La fiabilité des encyclopédies traditionnelles, de leur côté, repose sur la paternité et l’expertise professionnelle associée. Beaucoup d’universitaires, d’enseignants et de journalistes ont rejeté et continuent de rejeter les encyclopédies ouvertes et alimentées par la foule, en particulier Wikipédia, comme une source d’information fiable, et Wikipédia n’est elle-même pas une source fiable selon ses propres normes en raison de son modèle de crowdsourcing ouvertement modifiable et anonyme. Une étude réalisée par Nature en 2005 a révélé que les articles scientifiques de Wikipédia étaient à peu près comparables en termes d’exactitude à ceux de l’Encyclopædia Britannica, contenant le même nombre d’erreurs graves et environ un tiers d’inexactitudes factuelles mineures en plus, mais que l’écriture de Wikipédia avait tendance à être confuse et moins lisible. Encyclopædia Britannica a rejeté les conclusions de l’étude, estimant qu’elle était entachée d’erreurs fatales. En février 2014, Wikipédia comptait 18 milliards de pages vues et près de 500 millions de visiteurs uniques chaque mois. Ses détracteurs affirment que Wikipédia présente un parti pris systémique.

Il existe plusieurs encyclopédies beaucoup plus petites, généralement plus spécialisées, sur divers thèmes, parfois dédiées à une région géographique ou une période spécifique. On peut citer par exemple la Stanford Encyclopedia of Philosophy.

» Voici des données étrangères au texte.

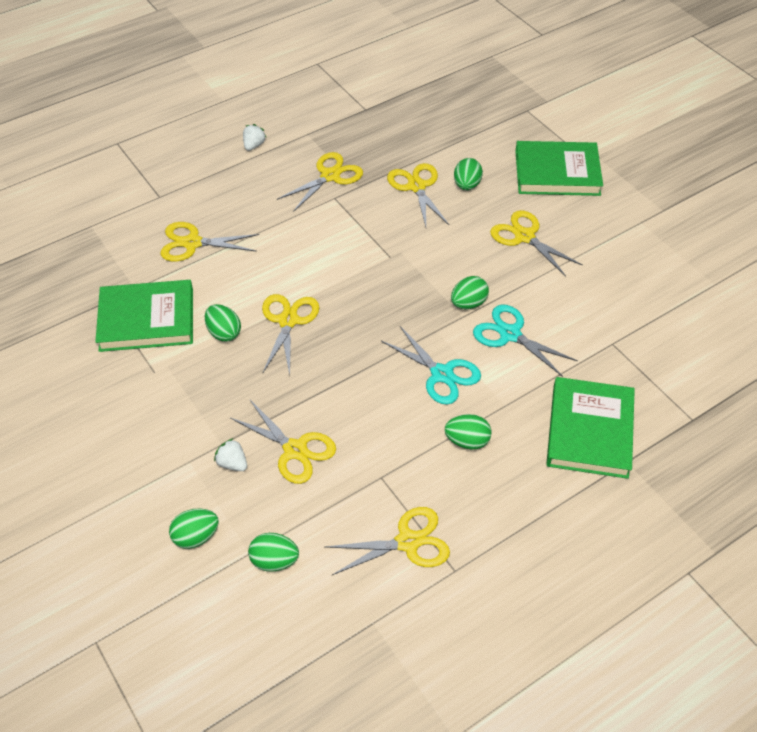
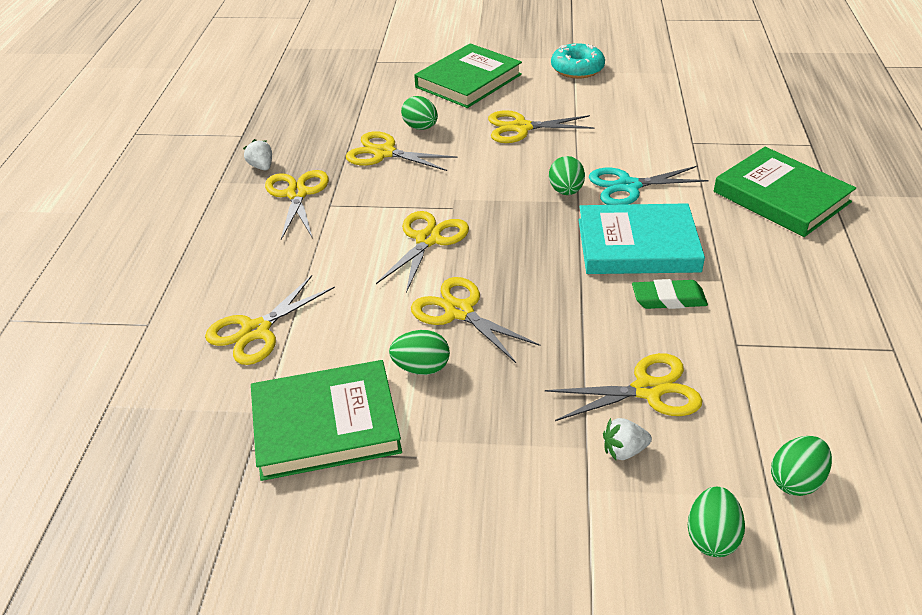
camera: 50 degrees left, 10 degrees down
(147, 319) = (326, 424): green book -> green book turned 45 degrees clockwise
(254, 145) = (179, 222): white strawberry -> white strawberry (261, 167)
(396, 419) = (668, 299): none -> green eraser
(408, 542) = (837, 364): yellow scissors -> yellow scissors (428, 239)
(442, 374) = (637, 245): turquoise scissors -> turquoise book
(467, 441) = (736, 268): green egg -> none
(647, 222) = (577, 69): none -> turquoise donut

Les plus grandes encyclopédies

Au début des années 2020, les plus grandes encyclopédies sont les chinoises Baidu Baike (16 millions d’articles) et Hudong Baike (13 millions), suivies des Wikipédias de l’anglais (6 millions), de l’allemand (+2 millions) et du français (+2 millions). Plus d’une douzaine d’autres Wikipédias comptent un million d’articles ou plus, de qualité et de longueur variables. Mesurer la taille d’une encyclopédie par ses articles est une méthode ambiguë puisque les encyclopédies chinoises en ligne citées plus haut autorisent de multiples articles sur un même sujet, tandis que les Wikipédias n’acceptent qu’un seul article commun par sujet mais permettent la création automatisée d’articles presque vides.